Strategizing in the Cold
Barbara Wood, CoDev Executive Director, shares the first of a 3-part report on Berenice Celeyta’s (NOMADESC) 2011 visit to Canada.
The two of us turned the corner onto Rideau Street and were nearly knocked over by the wind. Colombian partner and human rights defender, Berenice Celeyta, and I were on our way to visit the office of Peter Julian, MP for Burnaby-New Westminster. Walking the three blocks at these temperatures is nothing for those that live in Ottawa but definitely rather shocking for a Colombian used to the tropical temperatures of Cali. Some cold weather doesn’t stop a Colombian human rights worker though, and a warm greeting awaited us when we met with Mounia Lahbabi and Henri Sader, Peter’s Ottawa office team. Peter, Henri and Mounia together with people across the country worked hard to defeat the Canada Colombia Free Trade agreement in 2009/10. Though Berenice had never met them, there existed an instant connection because of our common history.
Though the CCFTA was passed in the Canadian parliament in June 2010, and just recently in the Colombian Constitutional Court, there remains work to do. At the meeting we discussed possible strategies for using the human rights impact report that was added to the CCFTA by the Liberal Party to make a trade agreement with the worst human rights violator in the hemisphere somewhat less disagreeable.
The human rights amendment allows for the Canadian and Colombian governments to issue reports on the impact the CCFTA has had on human rights in both countries annually. This is not the mechanism that was being requested by the opposition parties nor Canadian civil society. Given that the reports are the responsibility of the governments and not carried out by an independent third party, there is little hope that they will reveal much in the way of critical assessment. What the human rights report may give both Colombian and Canadian civil society, however, is a moment in which we can raise concerns, insure that the voices of victims of violence and state crimes are heard and to demand that the Colombian government bring an end to the violence and impunity.

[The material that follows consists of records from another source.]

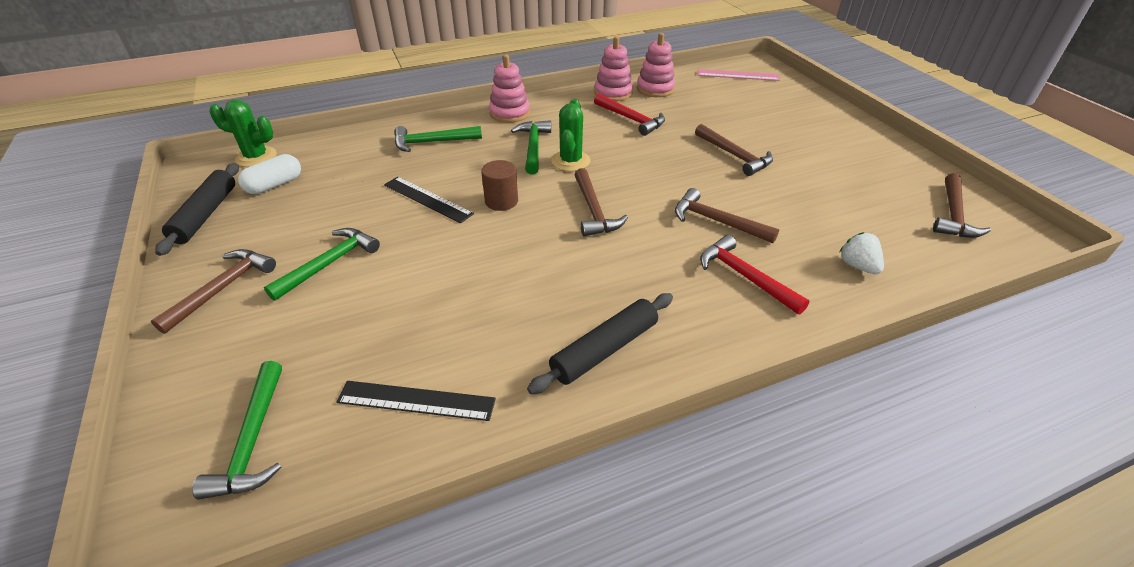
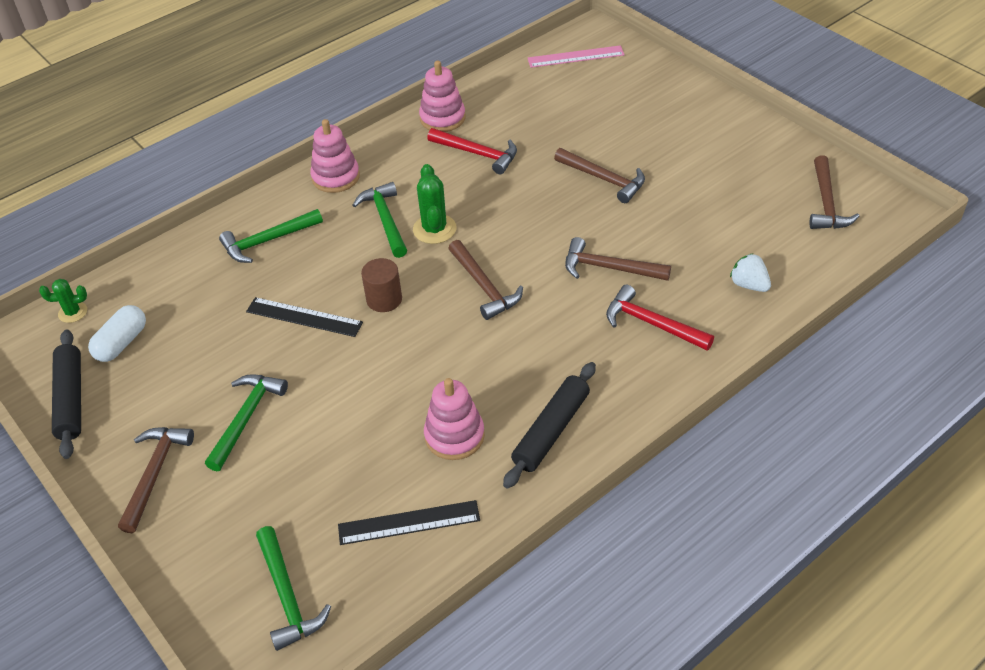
camera: 15 degrees left, 5 degrees up
green cactus [210,100,277,167] -> green cactus [39,279,87,323], size x0.63
pink stacking toy [637,33,675,97] -> pink stacking toy moved to [424,378,485,460]

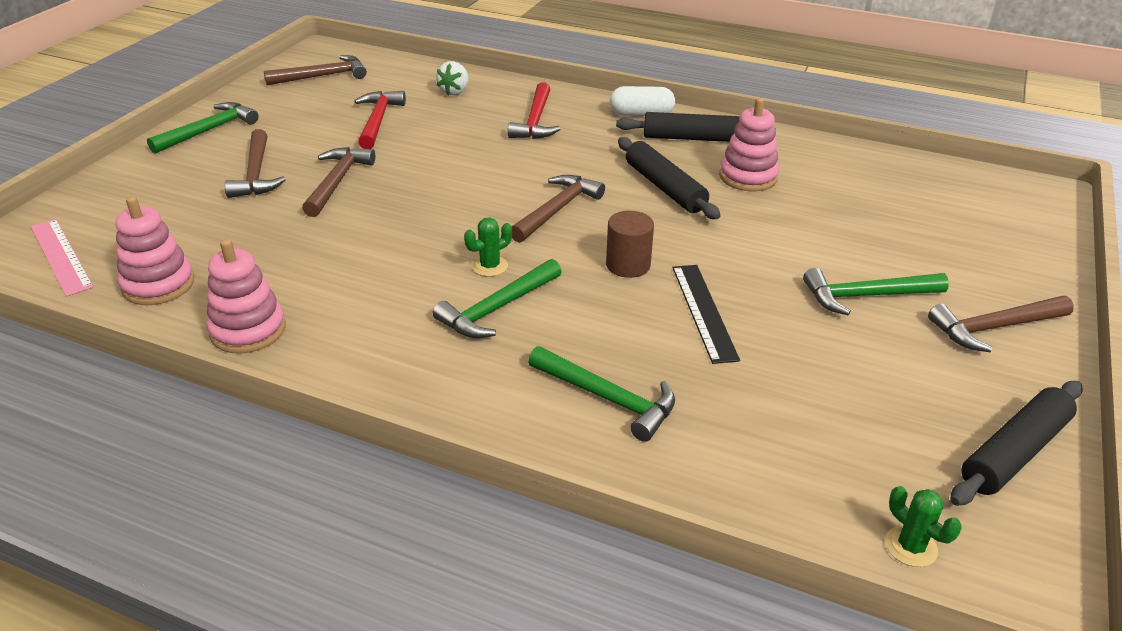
camera: 120 degrees left, 10 degrees down
white capsule [88,305,146,362] -> white capsule moved to [610,86,675,116]
green hammer [256,526,331,651] -> green hammer moved to [147,102,259,154]
pink stacking toy [310,119,360,193] -> pink stacking toy moved to [116,196,194,305]
black ruler [338,500,480,545] -> none
green cactus [413,164,456,244] -> green cactus [464,217,512,277], size x0.63
red hammer [427,128,517,174] -> red hammer moved to [354,91,406,149]
brown hammer [565,237,671,281] -> brown hammer moved to [225,129,286,198]
none -> black rolling pin [618,137,721,219]

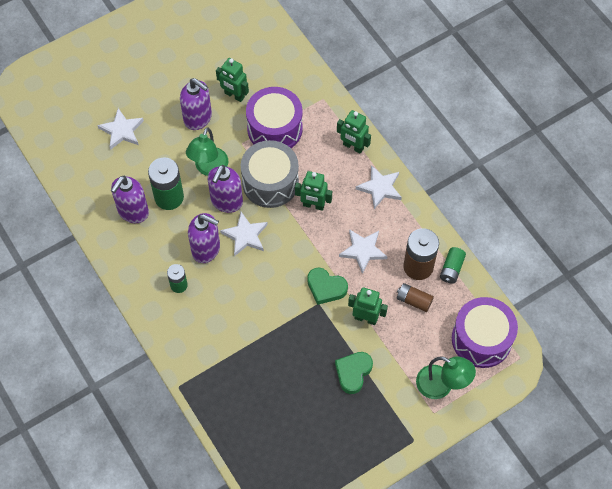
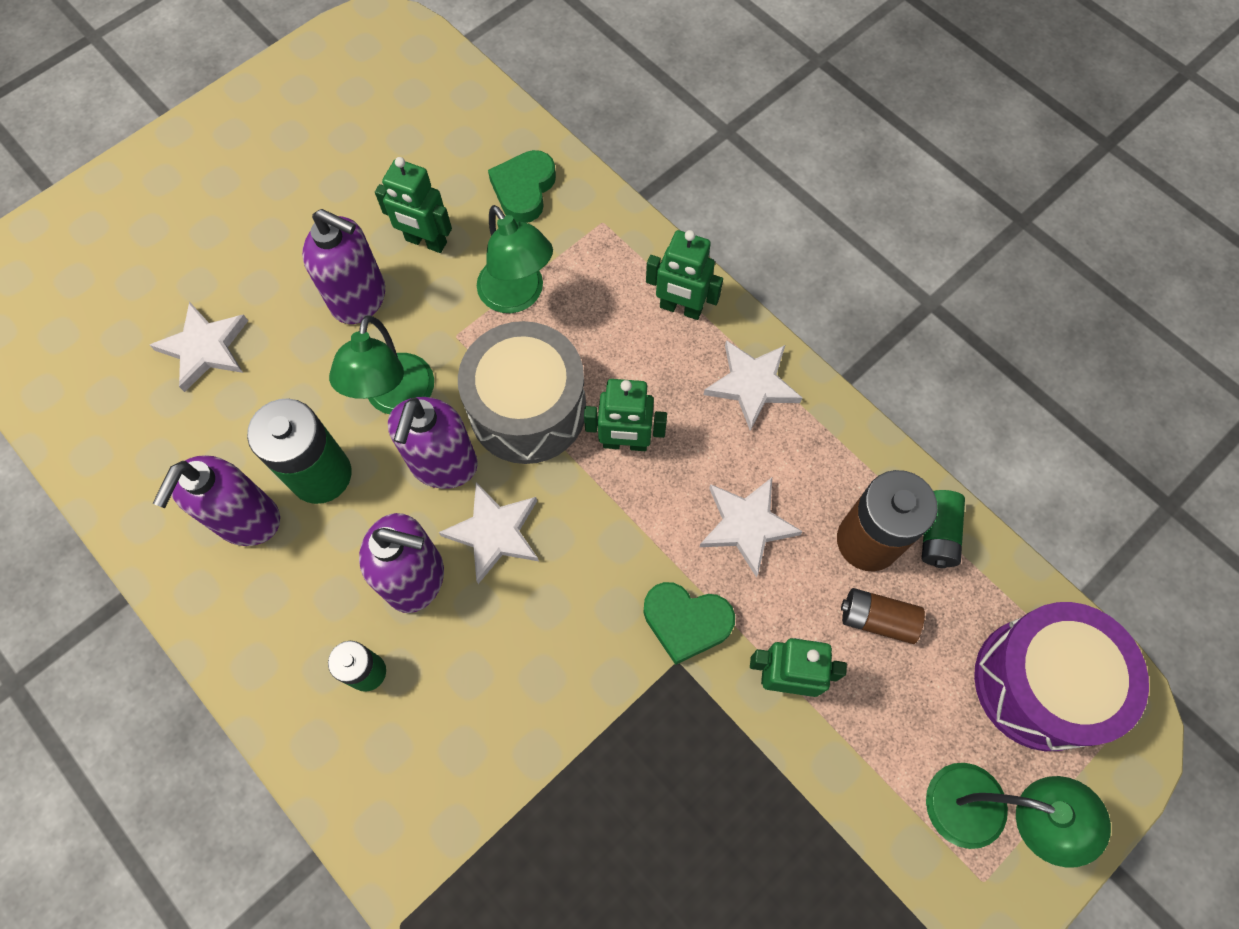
camera: 10 degrees left, 5 degrees up
purple drum [246,87,303,148] -> green lamp [477,205,553,313]
green heart [335,352,373,394] -> green heart moved to [488,150,556,223]

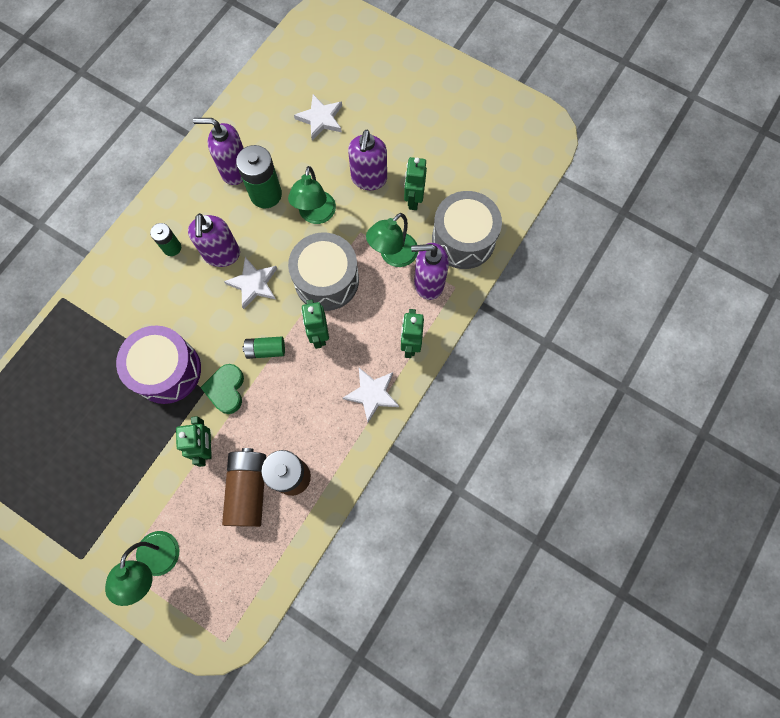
camera: 75 degrees right, 5 degrees up
green lamp [329,315,434,414] -> green lamp turned 75 degrees counterclockwise [288,166,336,224]
purple soap dispenser [388,397,478,489] -> purple soap dispenser moved to [411,243,449,300]
green heart [488,150,556,223] -> grey drum [432,191,502,269]
white star [700,478,803,577] -> none
brown battery [841,588,925,644] -> brown battery [222,448,266,527], size x1.76
green battery [922,490,965,568] -> green battery moved to [243,336,285,359]
purple drum [974,602,1149,751] -> purple drum moved to [116,325,201,404]

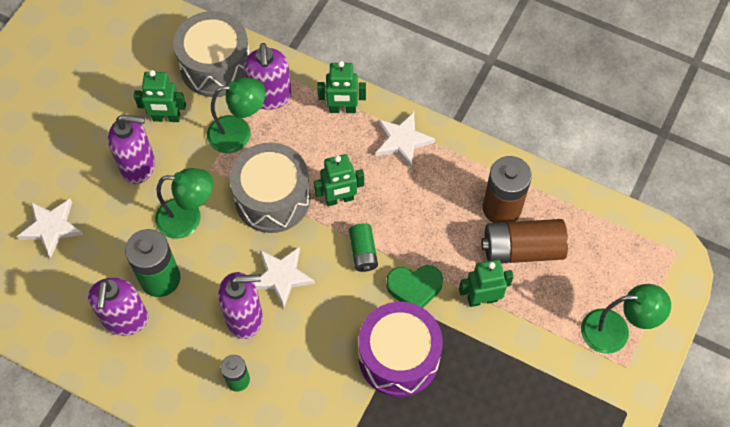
camera: 95 degrees left, 10 degrees down
green lamp [366,213,418,267] -> green lamp turned 45 degrees counterclockwise [207,77,266,153]

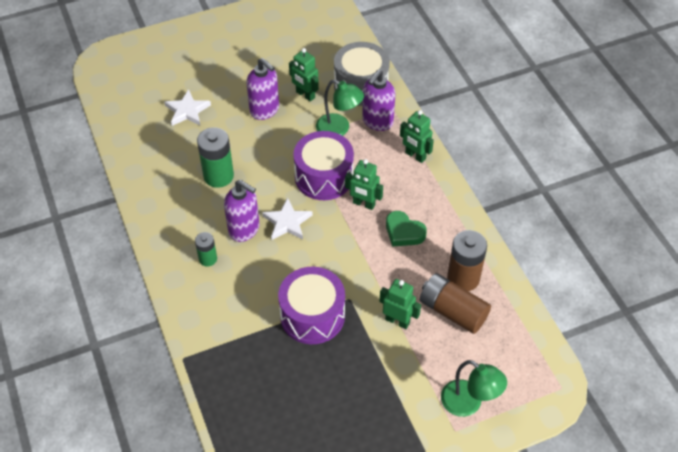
camera: 40 degrees right, 10 degrees down
purple soap dispenser [88,278,148,336] -> none
green lamp [155,168,213,239] -> none
grey drum [230,143,310,233] -> purple drum [293,131,354,200]
green battery [349,223,378,272] -> none
white star [376,112,435,168] -> none
green heart [386,265,443,308] -> green heart moved to [386,211,427,247]

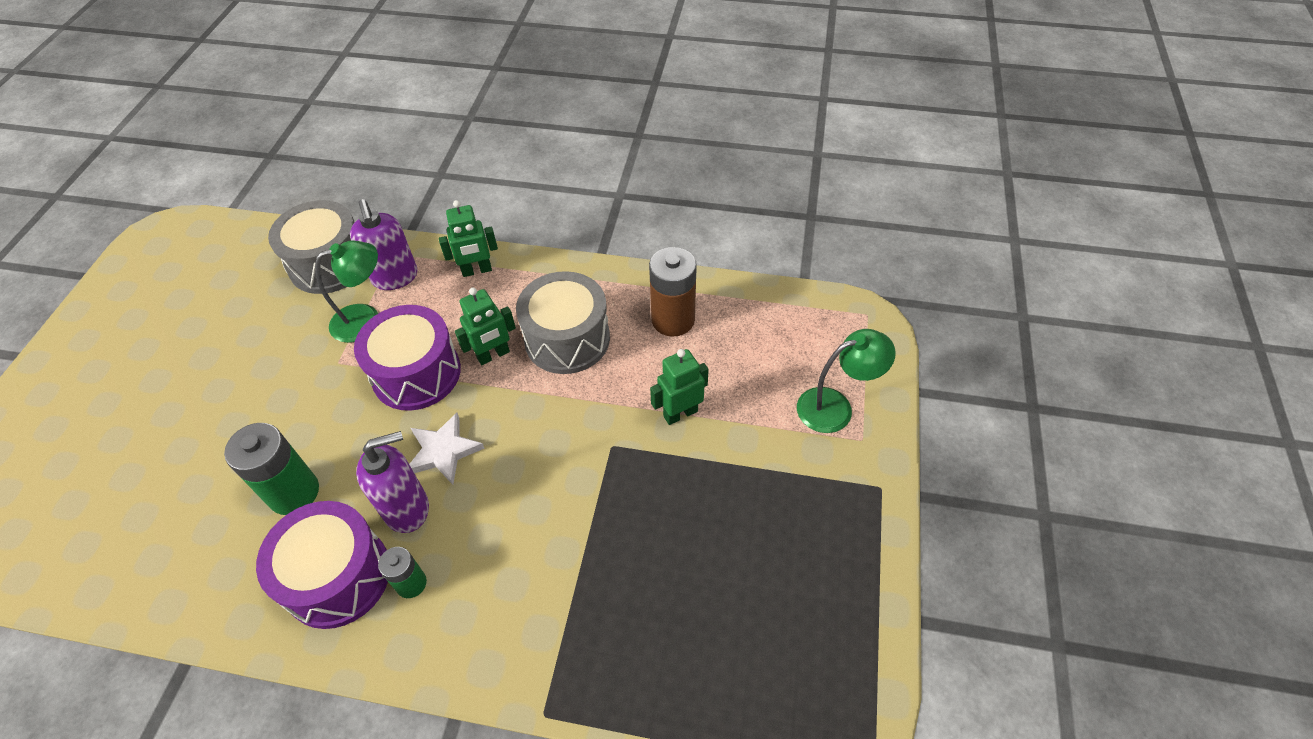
camera: 55 degrees left, 0 degrees up
white star [164,89,211,126] -> none
purple soap dispenser [246,58,279,120] -> none
purple drum [278,267,345,344] -> purple drum moved to [256,501,388,629]
green robot [289,48,319,101] -> none
green heart [386,211,427,247] -> grey drum [516,271,610,374]
brown battery [420,273,491,334] -> none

This meeting is an example of why we at CoDev bring partners to meet with Canadians – to share our strategies and discuss how best we can work together for justice and social change.
In the CUPE National office the day before, Berenice and I met with the union leadership to brainstorm new ways in which we could help increase the security of the NOMADESC team and the communities and leaders they work with. The number and severity of threats against them has increased to even more worrisome levels during the last year. Though Berenice assured the group that letters remain critical, we discussed additional actions that could be taken in emergency situations. We encourage each of you to take a moment to support the current action posted on our website to speak out against these kinds of threats facing Berenice and her co-workers.
This is the kind of solidarity that develops with time and the commitment to seeing each others as equals.
It was one moment, among many, of important connection between Berenice and members of Canadian partners. In our three days in Ottawa, we met with representatives of CUPE, the PSAC and the CUPW as well as Peace Brigades International. We met with an MP from the Bloc and representatives from DFAIT and CIDA.
Moving from the cold to the rain coast, we will spend some days in Vancouver to meet with partners and others here and continue on to Regina. Many thanks to CUPE Global Justice Fund who invited Berenice and are supporting her tour.